In the middle of crescent-shaped Prince Edward Island sits Charlottetown, the province's oldest, largest city. Believe it or not, the country was born here, after an 1864 statesmen's meeting in the city's neoclassical Province House. Charlottetown, established as the colonial capital in 1765, contained 500 lots: five large sections carved into 100 properties each. What went up on those plots is a who's who of domestic architecture spanning 200 years. Most structures are of the early-19th-century wood-sheathed sort, though some brick buildings recall a fire that ripped through in 1866. The city's 33,000 residents are of all ages, here for the universities, incredible views, active lifestyle, and tourism opportunities, as well as the historical architecture.

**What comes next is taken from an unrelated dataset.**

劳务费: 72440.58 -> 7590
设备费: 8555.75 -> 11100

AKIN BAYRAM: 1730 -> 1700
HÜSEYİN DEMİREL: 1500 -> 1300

"Charlottetown has examples of the Georgian, Queen Anne, and Arts and Crafts styles you'd find in Britain, as well as the versions that became popular in the U.S.," says James W. Macnutt, author of Heritage Houses of Prince Edward Island. The 500 Lots, as locals call it, is also home to Gothic Revival, Second Empire, Italianate, and a notable stock of Colonial Revivals. Diamonds in the rough may go for $120,000 (USD), but prices over a half-million aren't rare.
Why Buy Here?
The city is experiencing growth, thanks to employers like Invesco, Ceridian, and several biotechnology companies, plus a steady stream of travelers who come for the annual SummerFest, a weeklong waterfront party for families, and the Jack Frost Festival, a winter wonderland for kids created from 2,000 tons of compacted snow.